### PASSAGE TO READ
◆ ◆ ◆ ◆ ◆ ◆ ◆

PART 3 – Other People's Property – How 2 Adjacent Lands can affect eachother.
Nuisance
Judgemade tort doctrine that regulates competing uses in land – use of your own property unreasonably to interfere with another's lawful use of their land
Almost always conceptually messy!
2 kinds of nuisance (Morgan v. High Penn, pg. 747) Per se – always a nusiance, regardless of location Extremely dangerous to everything around it OR
Illegal activities, immoral or indecent
Per accidens Become a nusance because of the location, the way it is used, built, or operation
Not unreasonably dangerous.
Can be private or public Private – Intentional (if intentional and unreasonable under the cirumstances), or unintentional (negligent, reckless or ultrahazardous)
Public – Affects the public at large vs. something that affects the use of a specific parcel of land.
What makes the use of the land unreasonable? Two approaches Unreasonable as an order of magnitude
Unreasonable because the gravity of the harm outweighs the utility of the conduct (Restatement test)
Estancias v. Schultz – the air conditioner case. Court says to get an injunction you must examine the Four Factors to Balance Likelihood of the success of the case on its merits
Harm to the Δ
Harm to the π
Harm to the public
The majority rule means – balance factors to get an equitable decisison. If the harm to π is significantly less than to Δ by stopping, then we don't want to stop. Makes economic sense to continue
In determining nuisance we balance the equities either in determining the unreasonablness (Rest.) or in the remedy (majorty) Restatement rule – Even if there is a harm, if the balance is in favor of the other, then no remedy
Majority rule – If there is harm, then the other party can get remedy, even if his harm is lesser than the harm to the other party. (notes 11/6)
Notes 11/6 – externality, cost, ex post ex ante
Economic, distributive, moral implications
Types of Relief Available Estancias – Granted an injunction Π essentially gets to choose. Be happy with the injunction, or could accept some payment from Δ.
Not economically efficient – more damage to the company than to the homeowner, but could lead to an efficient result
Boomer v. Atlantic - *pg. 759* granted temporary injuction, to be lifted when the defendant paid the π permanent damages (a conditional injunction) But π doesn't get to choose – they must take the money. Δ has the choice here, can either deal with the injunction, or can pay off π.
Compensation is measured through a market based approach.
Economically fair, but could be undercompensation, not compensating for the loss of enjoyment of the yard.
Problem – permanent damages paid means Δ has no incentive to fix the problem. Already paid "total" damages. Also dissent says it licenses a continued wrong.
Spur v. Webb – pg. 766 – Grants injunction, but forces party who "came to the nuisance" to compensate the nuisance for having to move. Coming to the nuisance An exisiting community of sensitve users, place a nuisance in the middle. The nusiance COMES TO the area of sensitive people. Easy case – fault is the person who came to the senisitve area, evict.

◆ ◆ ◆ ◆ ◆ ◆ ◆

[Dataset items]
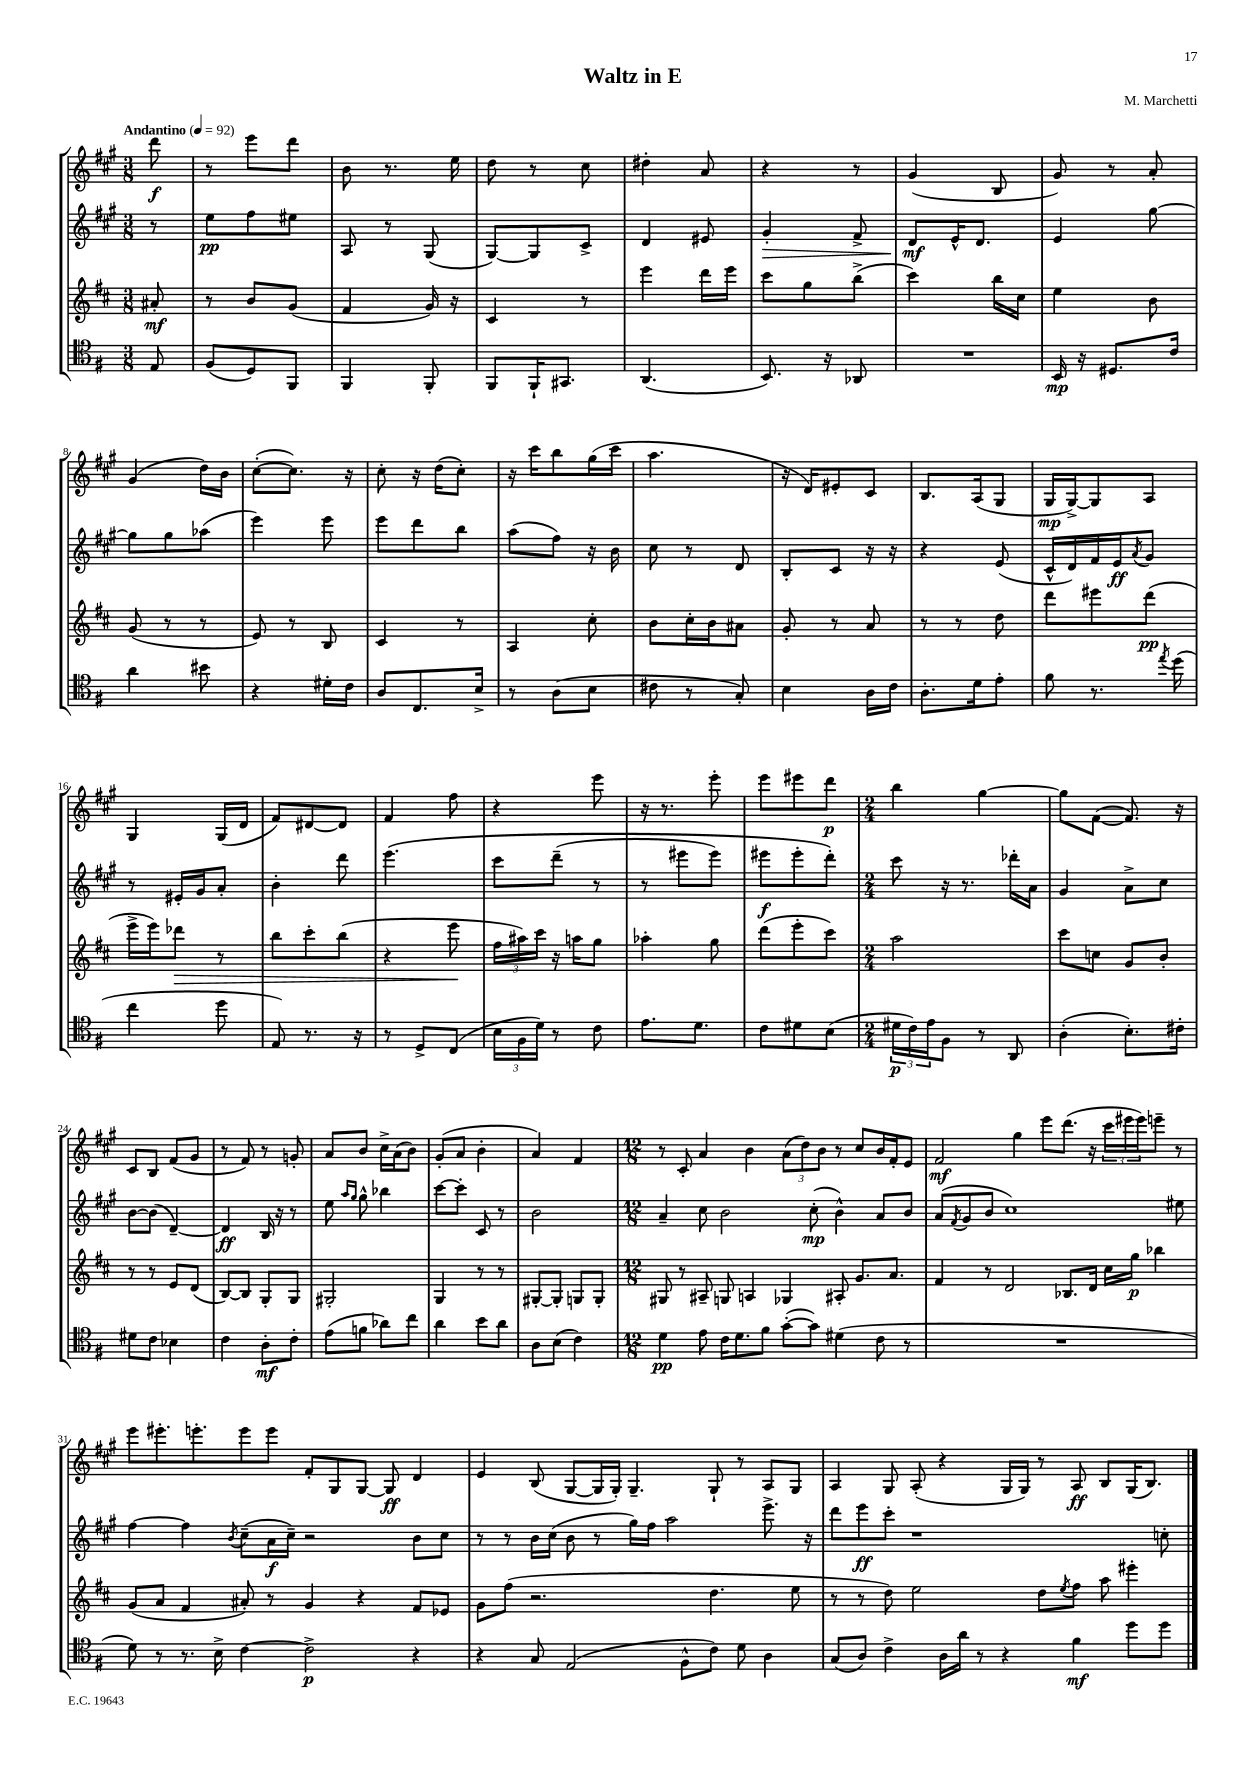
\header { title = "Waltz in E" composer = "M. Marchetti" }
<<
\new StaffGroup <<
\new Staff = "s0" {
    \clef treble \key a \major \numericTimeSignature \time 3/8 \partial 8 \tempo "Andantino" 4 = 92
    d'''8\f |
    r8 e'''8 d'''8 |
    b'8 r8. e''16 |
    d''8 r8 cis''8 |
    dis''4-. a'8 |
    r4 r8 |
    gis'4( b8 |
    gis'8) r8 a'8-. |
    gis'4( d''16) b'16 |
    cis''8~-.( cis''8.) r16 |
    cis''8-. r16 d''16( cis''8-.) |
    r16 cis'''16 b''8 gis''16( cis'''16 |
    a''4. |
    r16 d'16) eis'8-. cis'8 |
    b8. a16( gis8 |
    gis16\mp gis16~->) gis8 a8 |
    gis4 gis16( d'16 |
    fis'8) dis'8~ dis'8 |
    fis'4 fis''8 |
    r4 e'''8 |
    r16 r8. e'''8-. |
    e'''8 eis'''8 d'''8\p |
    \numericTimeSignature \time 2/4 b''4 gis''4~ |
    gis''8 fis'8~( fis'8.) r16 |
    cis'8 b8 fis'8( gis'8 |
    r8 fis'8) r8 g'8-. |
    a'8 b'8 cis''16-> a'16( b'8) |
    gis'8-.( a'8 b'4-. |
    a'4) fis'4 |
    \numericTimeSignature \time 12/8 r8 cis'8-. a'4 b'4 \tuplet 3/2 { a'8( d''8) b'8 } r8 cis''8 b'16 fis'16-. e'8 |
    fis'2\mf gis''4 e'''8 d'''8.( r16 \tuplet 3/2 { cis'''16 eis'''16 eis'''16) } e'''8-- r8 |
    e'''8 eis'''8.-. e'''8.-. e'''8 e'''8 fis'8-. gis8 gis8~ gis8\ff d'4 |
    e'4 b8( gis8~ gis16 gis16-.) gis4.-- gis8-! r8 a8 gis8 |
    a4 gis8 a8-.( r4 gis16 gis16) r8 a8\ff b8 gis16( b8.) \bar "|." |
}
\new Staff = "s1" {
    \clef treble \key a \major \numericTimeSignature \time 3/8 \partial 8
    r8 |
    e''8\pp fis''8 eis''8 |
    a8 r8 gis8( |
    gis8~) gis8 cis'8-> |
    d'4 eis'8 |
    gis'4-.\> fis'8-> |
    d'8\mf\! e'16-^ d'8. |
    e'4 gis''8~ |
    gis''8 gis''8 aes''8( |
    e'''4) e'''8 |
    e'''8 d'''8 b''8 |
    a''8( fis''8) r16 b'16 |
    cis''8 r8 d'8 |
    b8-. cis'8 r16 r16 |
    r4 e'8( |
    cis'16-^ d'16) fis'16 e'16\ff \acciaccatura { a'8 } gis'8 |
    r8 eis'16-. gis'16 a'8-. |
    b'4-. d'''8 |
    e'''4.\( |
    cis'''8 d'''8--( r8 |
    r8 eis'''8 eis'''8) |
    eis'''8\f eis'''8-. d'''8-.\) |
    \numericTimeSignature \time 2/4 cis'''8 r16 r8. des'''16-. a'16 |
    gis'4 a'8-> cis''8 |
    b'8~ b'8( d'4~--) |
    d'4\ff b16 r16 r8 |
    e''8 \grace { a''16 gis''16 } gis''8-^ bes''4 |
    cis'''8~ cis'''8-. cis'8 r8 |
    b'2 |
    \numericTimeSignature \time 12/8 a'4-- cis''8 b'2 cis''8-.\mp( b'4-^) a'8 b'8 |
    a'8( \acciaccatura { fis'8 } gis'8 b'8 cis''1) eis''8 |
    fis''4~ fis''4 \acciaccatura { b'8 } cis''8--( a'16\f cis''16--) r2 b'8 cis''8 |
    r8 r8 b'16 cis''16( b'8 r8 gis''16) fis''16 a''2 e'''8.-> r16 |
    d'''8 e'''8\ff cis'''8-. r1 c''8-. \bar "|." |
}
\new Staff = "s2" {
    \clef treble \key d \major \numericTimeSignature \time 3/8 \partial 8
    ais'8-.\mf |
    r8 b'8 g'8( |
    fis'4 g'16) r16 |
    cis'4 r8 |
    e'''4 d'''16 e'''16 |
    cis'''8 g''8 b''8->( |
    cis'''4) b''16 cis''16 |
    e''4 b'8 |
    g'8( r8 r8 |
    e'8) r8 b8 |
    cis'4 r8 |
    a4 cis''8-. |
    b'8 cis''16-. b'16 ais'8 |
    g'8-. r8 a'8 |
    r8 r8 d''8 |
    d'''8 eis'''8 d'''8\pp( |
    e'''16-> e'''16) des'''8\> r8 |
    b''8 cis'''8-. b''8( |
    r4 e'''8\! |
    \tuplet 3/2 { fis''16 ais''16) cis'''16 } r16 a''16 g''8 |
    aes''4-. g''8 |
    d'''8( e'''8-. cis'''8) |
    \numericTimeSignature \time 2/4 a''2 |
    cis'''8 c''8 g'8 b'8-. |
    r8 r8 e'8 d'8( |
    b8~) b8 g8-. g8 |
    gis2-. |
    g4 r8 r8 |
    gis8~-. gis8-. g8 g8-. |
    \numericTimeSignature \time 12/8 gis8 r8 ais8-- g8 a4 ges4 ais8-. g'8. a'8. |
    fis'4 r8 d'2 bes8. d'16 cis''16 g''16\p bes''4 |
    g'8( a'8 fis'4 ais'8-.) r8 g'4 r4 fis'8 ees'8 |
    g'8 fis''8( r2. d''4. e''8 |
    r8 r8 d''8) e''2 d''8 \acciaccatura { e''8 } fis''8 a''8 eis'''4-. \bar "|." |
}
\new Staff = "s3" {
    \clef tenor \key g \major \numericTimeSignature \time 3/8 \partial 8
    e8 |
    fis8( d8) fis,8 |
    fis,4 fis,8-. |
    fis,8 fis,16-! gis,8. |
    a,4.( |
    b,8.) r16 aes,8 |
    R4. |
    b,16\mp r16 dis8. c'16 |
    a'4 bis'8 |
    r4 dis'16-. c'16 |
    a8 c8. b16-> |
    r8 a8( b8 |
    cis'8 r8 g8-.) |
    b4 a16 c'16 |
    a8.-. d'16 e'8-. |
    fis'8 r8. \acciaccatura { e''8 } d''16( |
    c''4 d''8 |
    e8) r8. r16 |
    r8 d8-> c8( |
    \tuplet 3/2 { b16 fis16 d'16) } r8 c'8 |
    e'8. d'8. |
    c'8 dis'8 b8( |
    \numericTimeSignature \time 2/4 \tuplet 3/2 { dis'16\p c'16) e'16 } fis8 r8 a,8 |
    a4-.( b8.-.) cis'16-. |
    dis'8 c'8 bes4 |
    c'4 a8-.\mf c'8-. |
    e'8( f'8 aes'8) c''8 |
    a'4 b'8 a'8 |
    a8 b8( c'4) |
    \numericTimeSignature \time 12/8 d'4\pp e'8 c'16 d'8. fis'8 g'8~-.( g'8) dis'4( c'8 r8 |
    R1. |
    d'8) r8 r8. b16-> c'4~ c'2->\p r4 |
    r4 g8 e2( fis8-^ c'8) d'8 a4 |
    g8( a8) c'4-> a16 a'16 r8 r4 fis'4\mf d''8 d''8 \bar "|." |
}
>>
>>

◆ ◆ ◆ ◆ ◆ ◆ ◆

### TO-DO LIST
#1 List every court case named in the nuisance notes.
#2 Write the next part of the nuisance notes, starting after their final sentence.
The records come from a separate source.

### ANSWERS TO THE TASKS
#1
Morgan v. High Penn
Estancias v. Schultz
Boomer v. Atlantic
Spur v. Webb

#2
Where a sensitive party moves right next to a pre-exisitng nuisance. Harder case, because it wouldn't be a nuisance if the sensitive party hadn't come there. First in time issue
If you "come to the nuisance" you assume the risk, but if the nuisance was not forseaable, then coming is not unlawful.
Fairness Spur didn't do anything wrong. Del Webb came to it. But the court grants injunction. Why? Because of the people Del Webb brought with them. Unfair to the public interest. There is a city now.
So the court issues the injunction, but then requires Del Webb to pay Spur for the cost of moving or shutting down. The burden is not entirely on Spur
Limited to cases where the nuisance creator could foresee the nuisance.
Fair? Seem so. Del Webb got the land cheap because of the nusiance, shouldn't be allowed to get double benefit (cheap land and no nuisance)
Quick overview of Remedies Abate the activity by injuction relief – the typical case
Continue the activity if you pay damages – socially important nuisance, necessary, balance weighs in favor of nuisance, but unfair to punish the other
Continue by denying all relief – where one comes to the nusiance
Abate activity, but other party pays damages for the cost of abatement.
Servitudes
2 Types Easements Easements
Profits
Licenses – not technially an easement, but similar
Covenants Real covenants
Equitable servitudes
Easements Easements (little e) – gives someone a right to enter on land of another and USE it
Profits – gives someone a right to enter on land of another and TAKE something from it.
Both are legal interests in land, but aren't estates in land
Classified in three ways by law Basic dicotomy – must be either an Easement appurtenant – when in creation it is attached to a piece of land other than the one the easement is on, and it benefits the owner of the other piece of land. Requires two pieces of land The dominant tenement (land whose owner is benefited)
The servient tenement (land burdened by the easement)
Can't be dettached from the dominat tenement without consent of BOTH owners
COURTS PREFER EASEMENTS APPURTENENT)
Easement in gross – intended to benefit the owner of land, but intended to exist without a dominate estate X owns an easment, not by virture of owning land, but owns it as a person (ex. – X has a right to go onto Y's land and pick apples) X is the dominant tenant *but no dominant tenement)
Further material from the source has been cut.